A federal judge in Washington, D.C., on Tuesday ordered the U.S. Postal Service to sweep facilities for remaining mail ballots and rush their delivery, as receipt deadlines close in.
U.S. District Judge Emmet Sullivan, who has presided over several lawsuits aimed at Postal Service election mail delays, gave the Postal Service until 3 p.m. to "ensure that no ballots have been held up" in regions that have been slow to process mail ballots.
The order comes as a record number of Americans have already cast their ballots for Tuesday’s elections through the mail as a safety precaution during the coronavirus pandemic.
It applies to areas within the battleground states of Pennsylvania, Michigan, Georgia, Texas, Florida and Arizona, where polls have shown a tight race between President Trump and Democratic nominee Joe Biden.
With the exception of Pennsylvania and Texas, each of those states requires that mail ballots be received by the close of polls on Election Day, meaning late-arriving ballots would not be counted.
Pennsylvania’s Nov. 6 mail ballot due date is also subject to change, after three conservative Supreme Court justices last week held open the possibility of taking up a GOP appeal after Election Day that, if successful, would invalidate any ballots arriving after Nov. 3.
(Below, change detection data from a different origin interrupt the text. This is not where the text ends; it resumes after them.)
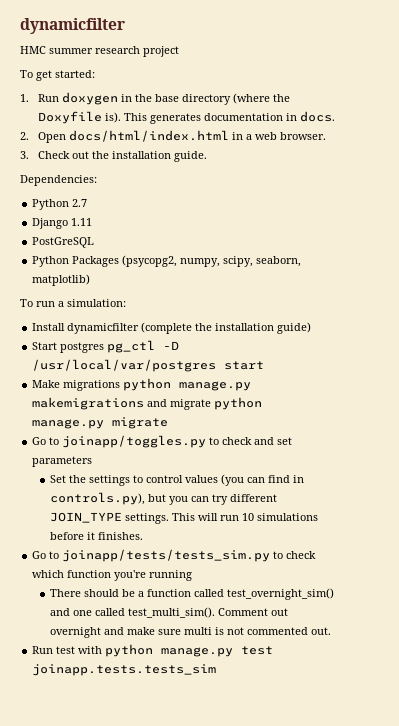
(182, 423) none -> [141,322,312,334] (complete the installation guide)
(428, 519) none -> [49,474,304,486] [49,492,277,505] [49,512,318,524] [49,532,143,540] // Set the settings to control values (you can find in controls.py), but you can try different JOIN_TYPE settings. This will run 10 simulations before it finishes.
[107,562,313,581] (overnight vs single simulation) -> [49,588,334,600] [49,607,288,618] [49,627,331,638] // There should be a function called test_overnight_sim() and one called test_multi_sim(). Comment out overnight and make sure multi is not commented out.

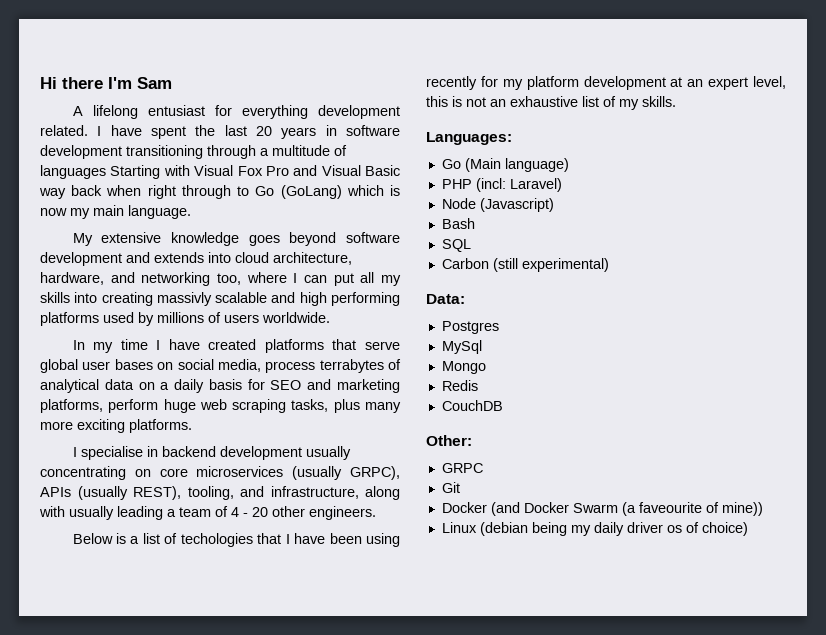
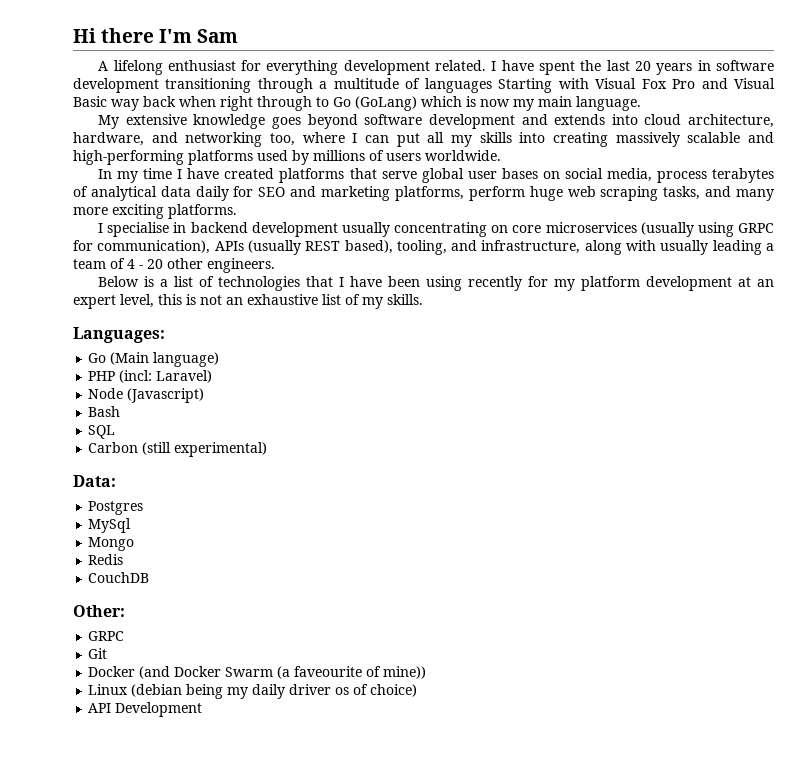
[147,105,205,116] entusiast -> [167,60,236,71] enthusiast
[156,292,212,306] massivly -> [615,132,680,147] massively
[299,292,400,306] high performing -> [73,150,184,165] high-performing
[319,359,384,373] terrabytes -> [712,168,775,183] terabytes
[138,379,242,393] on a daily basis -> [195,186,229,201] daily
[333,399,360,413] plus -> [705,186,732,197] and
[350,466,401,480] [40,486,181,500] GRPC), APIs (usually REST), -> [697,222,774,237] [73,240,393,255] using GRPC for communication), APIs (usually REST based),
[180,533,253,547] techologies -> [218,276,301,291] technologies
(748, 529) none -> [88,702,203,717] // API Development

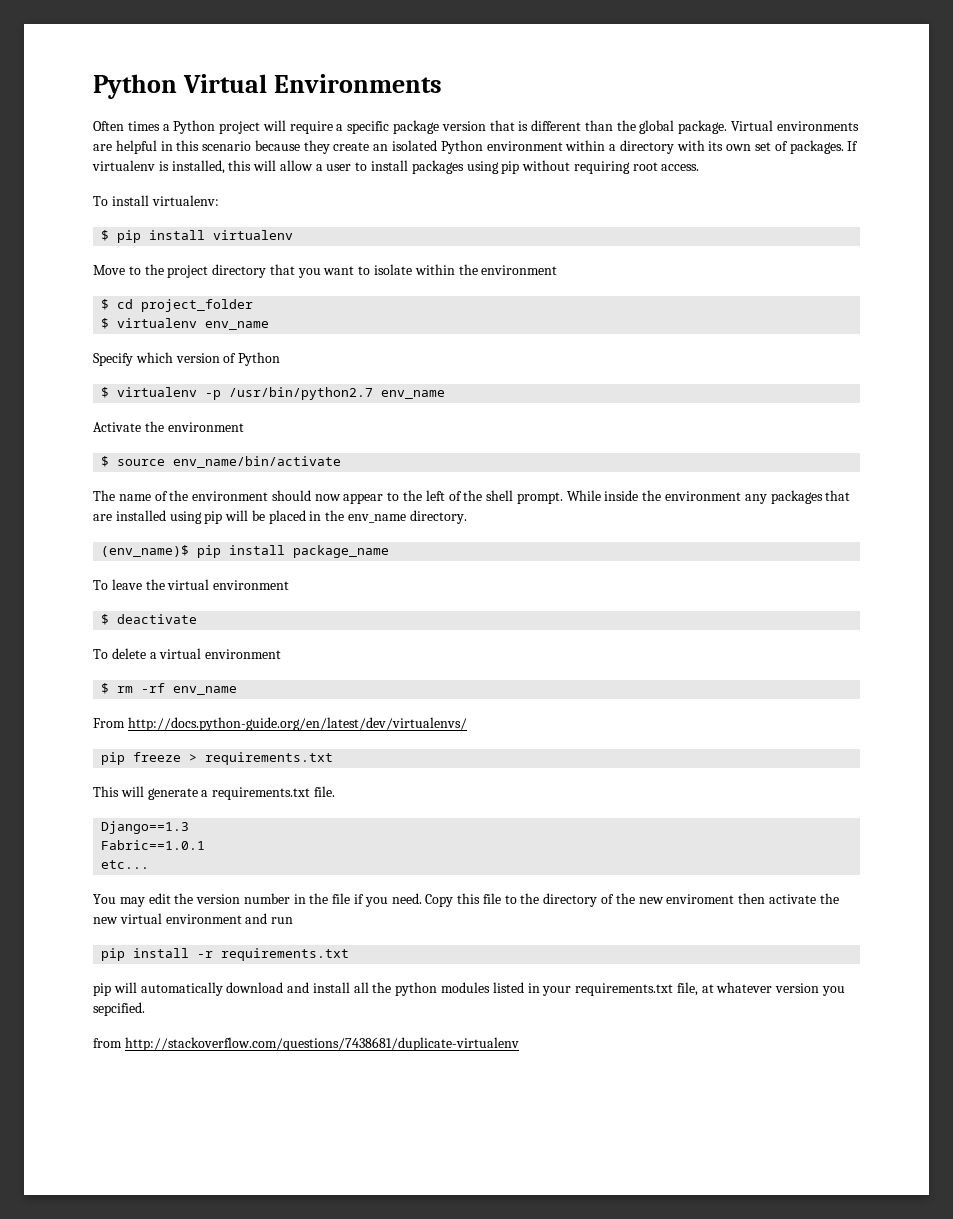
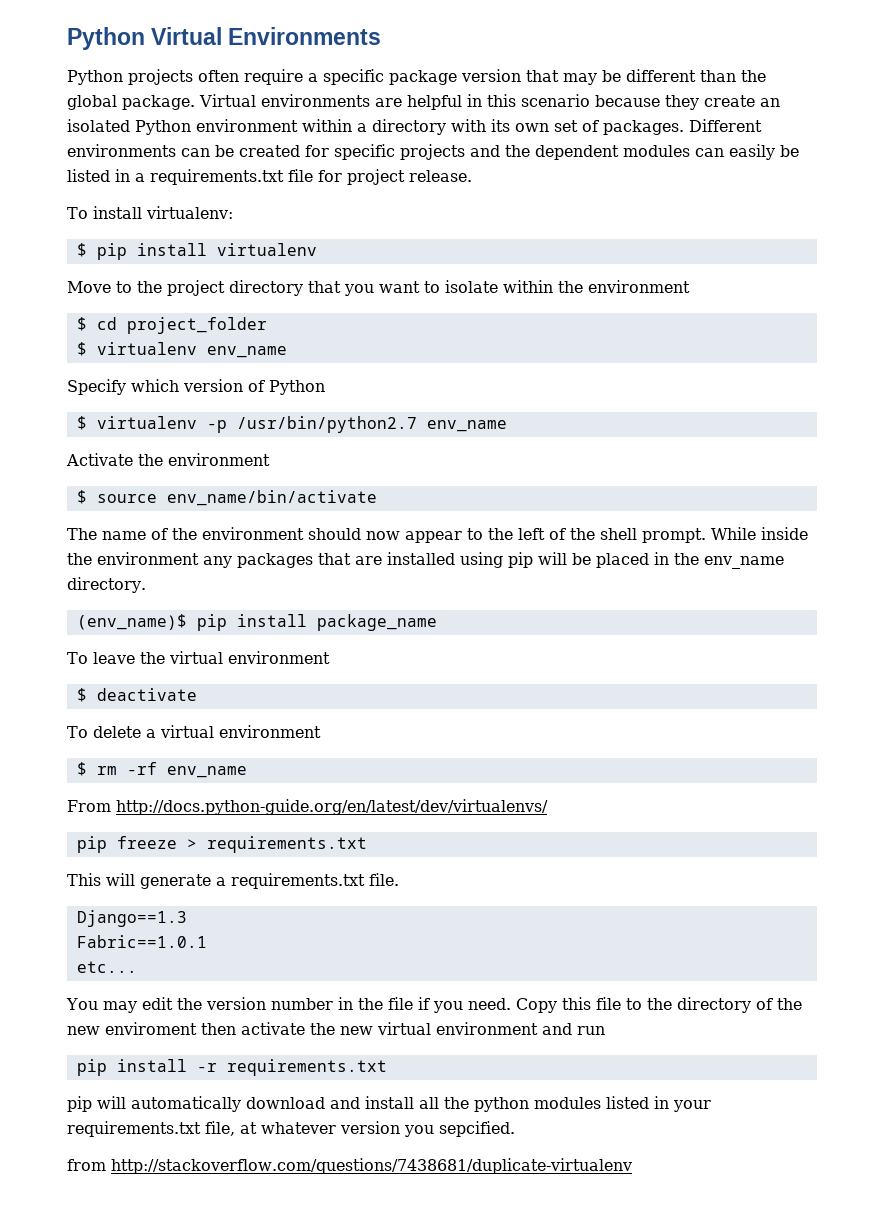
[93,120,286,134] Often times a Python project will -> [67,69,239,85] Python projects often
[518,121,529,131] is -> [563,70,621,85] may be
[847,141,859,151] [92,160,700,174] If virtualenv is installed, this will allow a user to install packages using pip without requiring root access. -> [689,119,762,132] [67,144,799,160] [67,169,472,185] Different environments can be created for specific projects and the dependent modules can easily be listed in a requirements.txt file for project release.

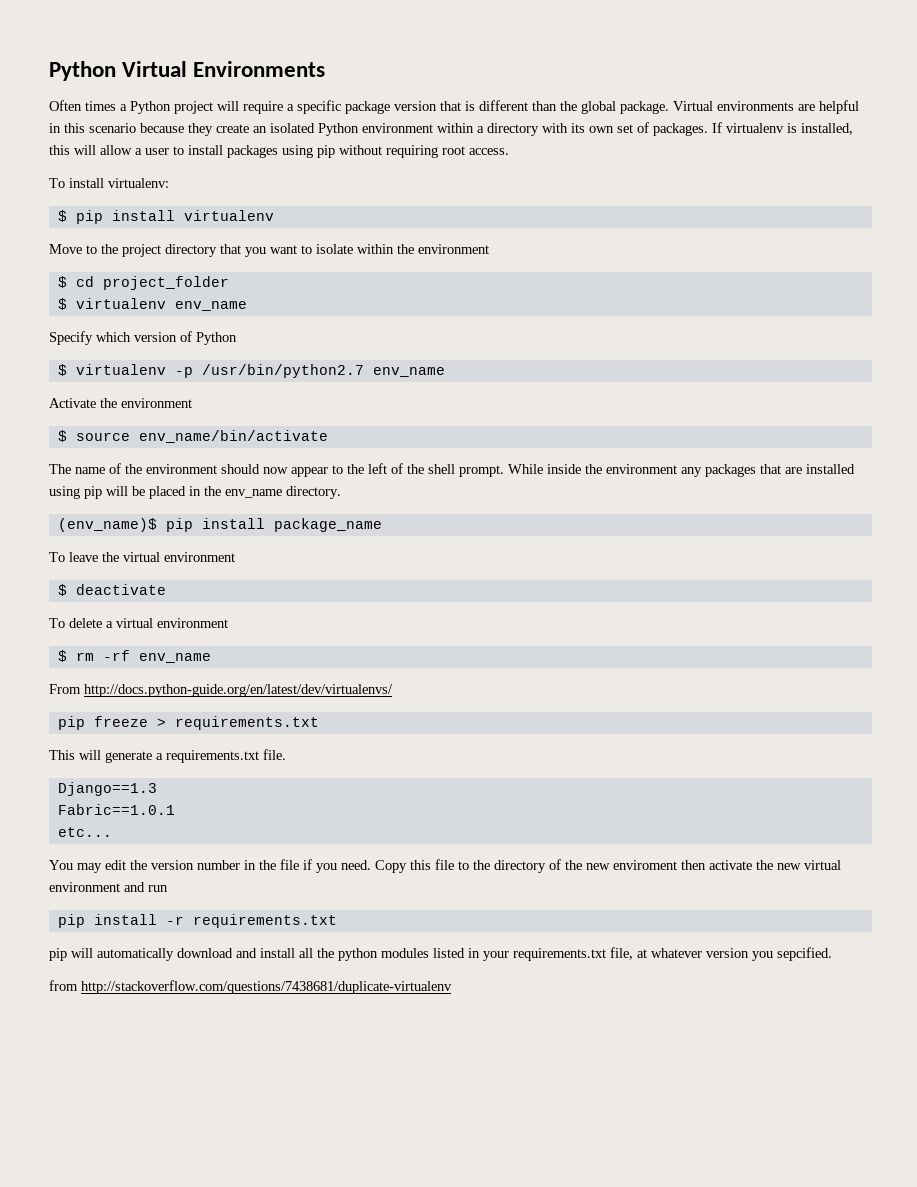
[67,69,239,85] Python projects often -> [49,100,239,114] Often times a Python project will
[563,70,621,85] may be -> [465,101,475,111] is
[689,119,762,132] [67,144,799,160] [67,169,472,185] Different environments can be created for specific projects and the dependent modules can easily be listed in a requirements.txt file for project release. -> [712,122,853,135] [49,145,509,158] If virtualenv is installed, this will allow a user to install packages using pip without requiring root access.

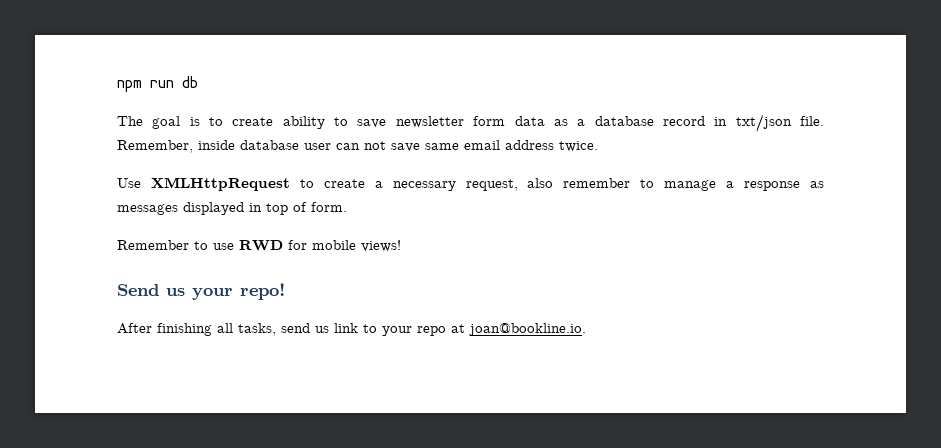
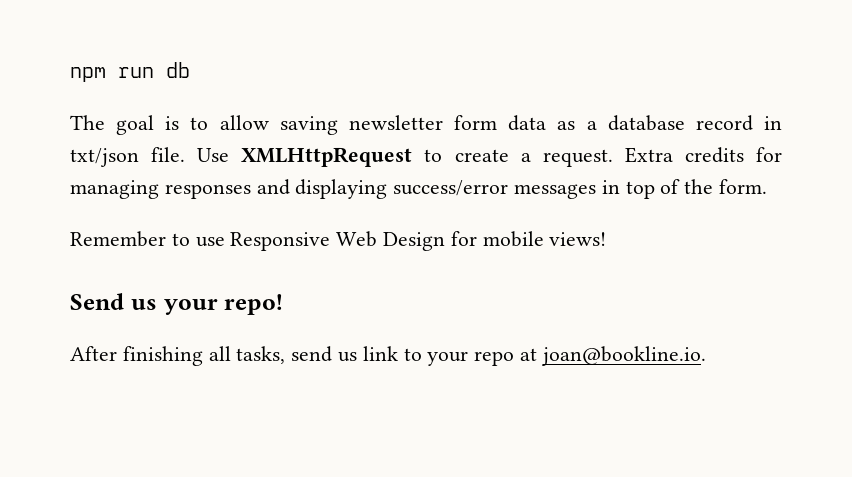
[232,116,387,129] create ability to save -> [219,115,338,135] allow saving
[117,140,598,153] Remember, inside database user can not save same email address twice. // -> (186, 154) none
[392,178,824,191] [117,202,244,215] necessary request, also remember to manage a response as messages displayed -> [542,147,783,167] [70,179,597,199] request. Extra credits for managing responses and displaying success/error messages
(307, 207) none -> [684,179,714,194] the
[239,240,283,251] RWD -> [230,231,446,251] Responsive Web Design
Texas will accept mail ballots postmarked by Election Day and received by 5 p.m. the following day.
Tuesday’s order was the strongest measure Sullivan has imposed so far, after previously ordering the Postal Service to take “extraordinary measures” to deliver election mail and requiring daily progress updates.
Sullivan ordered the sweep of facilities after the Postal Service disclosed a trove of data Tuesday showing continued delays in various regions of the country.
Roughly 300,000 ballots that received a scan indicating they were entered into the mail processing system showed no corresponding destination scan that would confirm their delivery, according to an analysis of Postal Service data by the NAACP, one the groups involved in the litigation.
The judge’s order specifically called for expedited service in Philadelphia and central Pennsylvania; Detroit; Colorado; Wyoming; Atlanta; Houston; Alabama; Northern New England; greater South Carolina; Lakeland and South Florida; and Arizona.
Sullivan previously ordered the Postal Service to restore high-speed mail sorting machines at facilities that cannot process first class election mail efficiently amid the coronavirus pandemic.
He also ordered it to immediately reverse limitations on mail collection that had been put in place by Postmaster General Louis DeJoy, commanding the agency to inform workers of the court's changes.
DeJoy issued sweeping operational changes in June and July, citing cost-cutting measures during the pandemic. The alterations included changes to personnel, overtime pay for postal workers and removing mail sorting machines.
However, the changes drew bipartisan backlash from those who accused DeJoy, a major GOP donor and Trump ally who took over the role in June, of trying to use the changes to help the president win reelection.